Leaving My Comfort Zone Has Been The Best Decision Of My Life

Over the last 18 months or so, things went completely nuts, in a good way. In 2016, I took on some training to see if I could have a decent shot at the British Mountaineering Council’s paraclimbing competitions, little did I know I would go from being a complete amateur to being ranked 2nd in the UK in my disability category by the end of the year. As a consequence of me starting to tell my story in a very candid way and going out of my comfort zone by showing the good, bad and the ugly that life has thrown me, I have managed to show other people going through their difficulties that not only are they not alone, but there is hope if they choose to believe in it. Going out of my comfort zone has been the best decision of my life. I’ve become a social entrepreneur, living a life full of challenge, love, passion, creation, innovation and inspiration. I truly believe that someone can only reach their potential when they are out of their comfort zone, pushing those boundaries, barriers and beliefs back. I have become a role model and advocate for those facing those barriers and their own self-limiting beliefs because I am that person; I am facing those same ones. If I can overcome some of them and tell my story, hopefully others will too.

 

I have chosen to live my life in a way that others - no matter what type of adversity they are facing - see that they are not alone.

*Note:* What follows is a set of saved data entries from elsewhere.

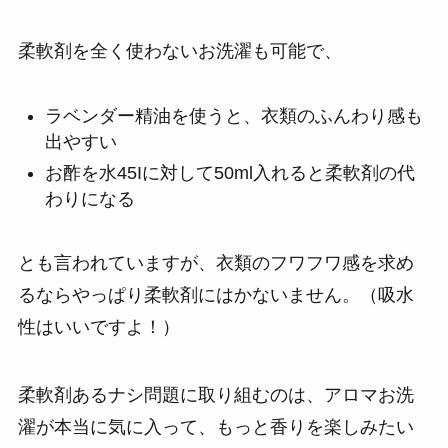
柔軟剤を全く使わないお洗濯も可能で、
ラベンダー精油を使うと、衣類のふんわり感も
出やすい
お酢を水45Iに対して50ml入れると柔軟剤の代
わりになる
とも言われていますが、衣類のフワフワ感を求め
るならやっぱり柔軟剤にはかないません。（吸水
性はいいですよ！）
柔軟剤あるナシ問題に取り組むのは、アロマお洗
濯が本当に気に入って、もっと香りを楽しみたい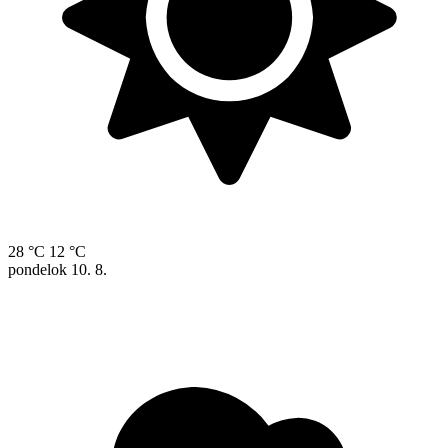
28 °C
12 °C
pondelok
10. 8.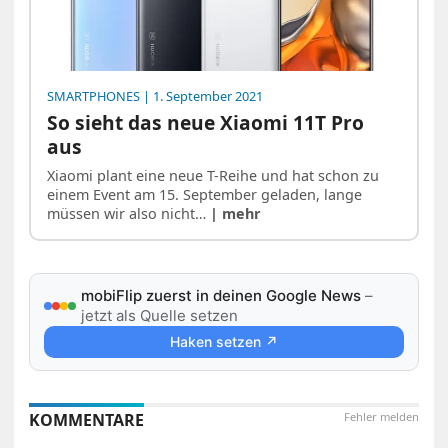
SMARTPHONES
| 1. September 2021
So sieht das neue Xiaomi 11T Pro
aus
Xiaomi plant eine neue T-Reihe und hat schon zu
einem Event am 15. September geladen, lange
müssen wir also nicht…
| mehr
mobiFlip zuerst in deinen Google News
–
jetzt als Quelle setzen
Haken setzen ↗
KOMMENTARE
Fehler melden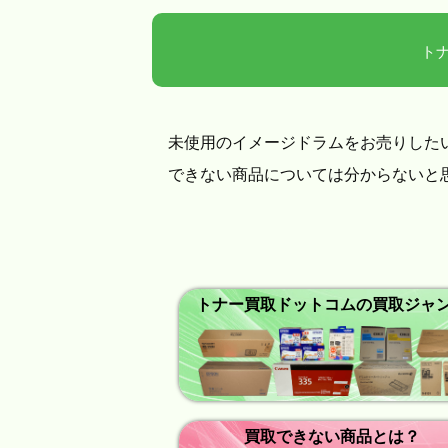
ト
未使用のイメージドラムをお売りした
できない商品については分からないと
トナー買取ドットコムの買取ジャ
買取できない商品とは？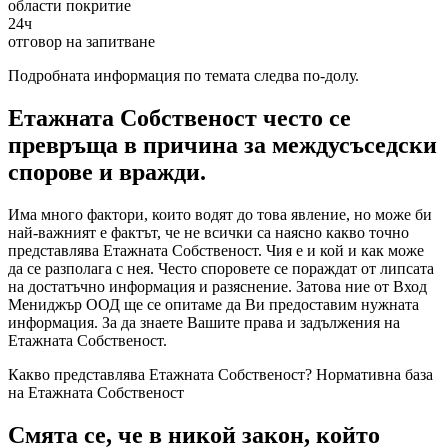
области покритие
24ч
отговор на запитване
Подробната информация по темата следва по-долу.
Етажната Собственост често се
превръща в причина за междусъседски
спорове и вражди.
Има много фактори, които водят до това явление, но може би
най-важният е фактът, че не всички са наясно какво точно
представлява Етажната Собственост. Чия е и кой и как може
да се разполага с нея. Често споровете се пораждат от липсата
на достатъчно информация и разяснение. Затова ние от Вход
Мениджър ООД ще се опитаме да Ви предоставим нужната
информация. За да знаете Вашите права и задължения на
Етажната Собственост.
Какво представлява Етажната Собственост? Нормативна база
на Етажната Собственост
Смята се, че в никой закон, който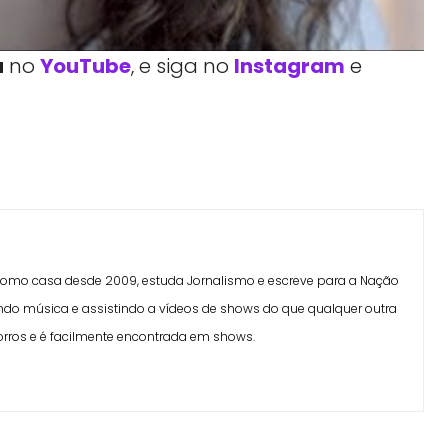
a
no
YouTube
, e siga no
Instagram
e
Facebook
Telegram
Linkedin
Copy URL
 como casa desde 2009, estuda Jornalismo e escreve para a Nação
do música e assistindo a vídeos de shows do que qualquer outra
rros e é facilmente encontrada em shows.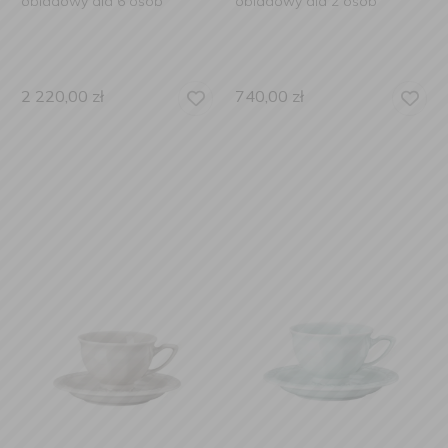
obiadowy dla 6 osób
obiadowy dla 2 osób
2 220,00
zł
740,00
zł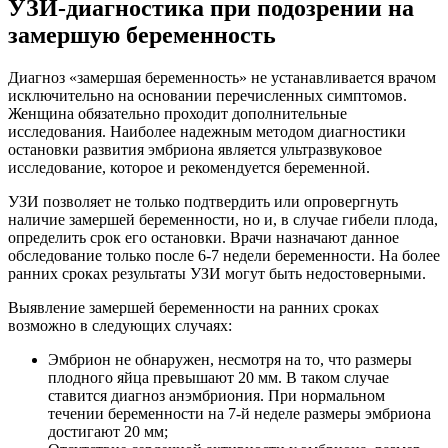
УЗИ-диагностика при подозрении на
замершую беременность
Диагноз «замершая беременность» не устанавливается врачом
исключительно на основании перечисленных симптомов.
Женщина обязательно проходит дополнительные
исследования. Наиболее надежным методом диагностики
остановки развития эмбриона является ультразвуковое
исследование, которое и рекомендуется беременной.
УЗИ позволяет не только подтвердить или опровергнуть
наличие замершей беременности, но и, в случае гибели плода,
определить срок его остановки. Врачи назначают данное
обследование только после 6-7 недели беременности. На более
ранних сроках результаты УЗИ могут быть недостоверными.
Выявление замершей беременности на ранних сроках
возможно в следующих случаях:
Эмбрион не обнаружен, несмотря на то, что размеры
плодного яйца превышают 20 мм. В таком случае
ставится диагноз анэмбриония. При нормальном
течении беременности на 7-й неделе размеры эмбриона
достигают 20 мм;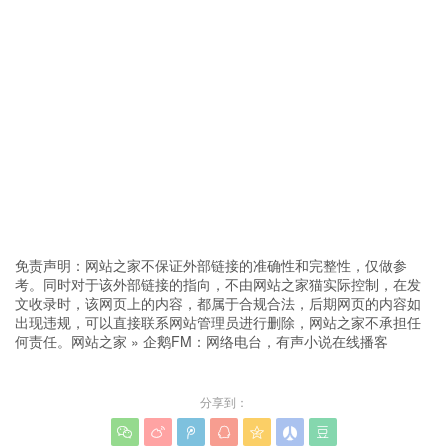
免责声明：网站之家不保证外部链接的准确性和完整性，仅做参
考。同时对于该外部链接的指向，不由网站之家猫实际控制，在发
文收录时，该网页上的内容，都属于合规合法，后期网页的内容如
出现违规，可以直接联系网站管理员进行删除，网站之家不承担任
何责任。
网站之家
»
企鹅FM：网络电台，有声小说在线播客
分享到：






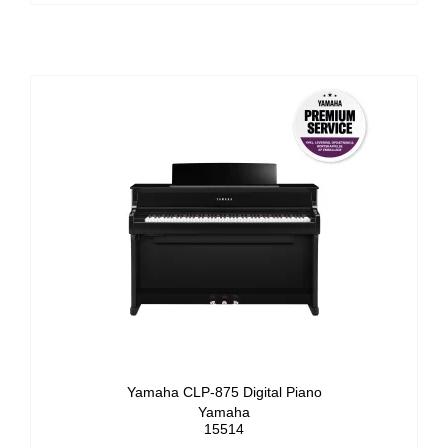
Yamaha CLP-875 Digital Piano
Yamaha
15514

Life will throw us a hell of a lot of challenges. We have a choice to make each time. I hope that by talking about my journey, people will see that sometimes the harder choice will lead to the better outcome.

 

Guest post by Anoushé Husain. Anoushé was born missing her right arm below the elbow, is living with multiple health conditions, is a cancer survivor, a Muslim and coming from an ethnic minority. She has never let what society or culture thinks she should do limit her or dictate the direction of her life. She is constantly breaking the mould and challenging not only her own beliefs about her own potential but also that of society and her own culture. Anoushé will contribute a series of articles over the coming months.